Minister Emily Rivers of Mt. Zion Baptist, Pat Hall of First Baptist, and Sharon Clyde of Christ Transformation Center pray for each other after the Wednesday night program. Jon C. Lakey/Salisbury Post

“For where two or three are gathered in my name, I am there among them.”

— Matthew 18:20

By Susan Shinn

For The Salisbury Post

Christians have long gathered in prayer, individually and corporately, but the recent release of the movie, “The War Room” has given three local churches a reason to come together to strengthen the prayer life of their parishioners.

Additionally it’s an opportunity for one white church and two black churches to form relationships and have open and honest discussions on prayer and on race relations.

On Wednesday evening, some 150 members of First Baptist Church, First Calvary Church and Mount Zion Missionary Baptist Church gathered in the fellowship hall of First Baptist to begin a Bible study based on “The War Room.” Over the weekend, some 700 members of the three congregations saw the movie together, said the Rev. Dr. Kenneth Lance, First Baptist’s senior pastor. His congregation purchased tickets to three showings of the movie specifically for the three congregations to watch together.

“The War Room” tells the story of a black couple who seem to have it all — high-paying jobs, a beautiful house, a precious daughter — yet whose marriage is crumbling. With the help of Miss Clara, an older, wiser woman, Elizabeth, the main female character, learns to use the power of prayer to turn everything around.

Wednesday night, the group completed the first session of the five-session Bible study together, with the option to continue the study in their home congregations.

Groups of eight sat together at round tables, all mixed up and not in congregational clusters. Some two dozen facilitators — one at each table — asked questions about prayer and delved into participants’ relationships with God.

The first question was “What is your earliest memory of prayer?”

Most folks said they couldn’t honestly remember not praying. Most said they were raised in Christian homes.

As a young adult, Sarah Hollifield said, “The Holy Spirit was nudging me, and keeping me going. I knew my mother and father were always praying for me.”

Her tablemate Emily Hounshell said she felt blessed, because her parents said prayers with her every night when she was growing up.

Participants were also asked to rate where they are in their prayer lives, and what they could do to get closer to God.

After a few minutes of group discussion, the Rev. Rod Kerr, First Baptist’s minister of education, showed a clip from “The War Room,” in which Miss Clara tells Elizabeth, her real estate agent, that the younger woman’s prayer life with God cannot be lukewarm.

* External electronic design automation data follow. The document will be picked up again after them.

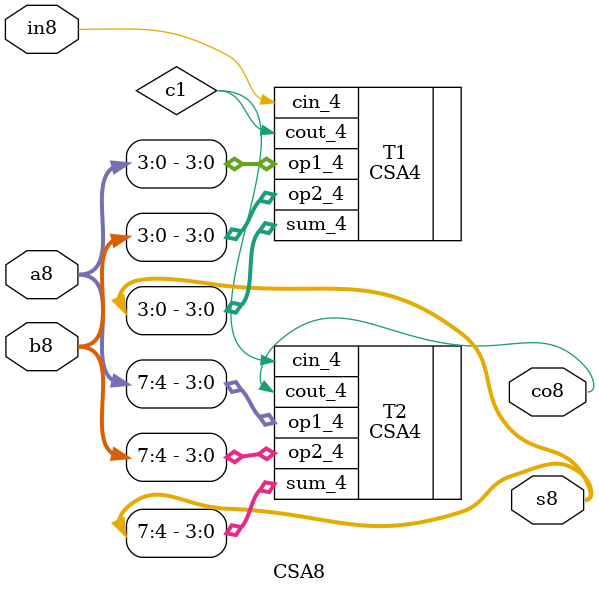
<source format=v>
`timescale 1ns/10ps

module CSA8(s8,co8,a8,b8,in8);
output [7:0]s8;
output co8;
input [7:0]a8,b8;
input in8;
wire [7:0]s8;
wire c1;

CSA4 T1(.sum_4(s8[3:0]),.cout_4(c1),.op1_4(a8[3:0]),.op2_4(b8[3:0]),.cin_4(in8));
CSA4 T2(.sum_4(s8[7:4]),.cout_4(co8),.op1_4(a8[7:4]),.op2_4(b8[7:4]),.cin_4(c1));
endmodule


</source>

It’s like coffee, Miss Clara says. Some people like it hot, some like it cold, but nobody likes it lukewarm.

“You don’t have to step on the same land mines I did,” Miss Clara tells Elizabeth. And then she tells her about the power of prayer.

The reaching out among the three congregations doesn’t end with the Bible study.

In the next several weeks, the congregations will worship together. Lance will preach at First Calvary this Sunday, with the Rev. Nilous Avery of Mount Zion preaching at First Baptist on Sept. 13. Lance will preach there Sept. 27, and the Rev. Leamon Brown of First Calvary will preach at First Baptist on Oct. 11.

“We wanted to hear each other preach and hear each other’s music, and worship together as one people,” Lance said Wednesday evening.

Seven years ago, Brown had reached out to First Baptist about worshipping together. There was some type of tension in the air — he doesn’t recall what it was — but God had laid it on his heart to get in touch, he said Wednesday night.

“We Christians need to fellowship together,” Brown said, and the two congregations worshipped together for several years after their first get-together.

When Lance contacted him about “The War Room” project, Brown was happy to come on board, he said. “I think it’s good we all get together. I sense it in my spirit that we are in the end times. These events ask us, ‘What are you gonna do about it?’ Those of us who do love Christ must make a stand.”

For these three congregations, that means seeing a movie together, worshipping together, studying the word of God together, and praying together.

Freelance writer Susan Shinn lives in Salisbury.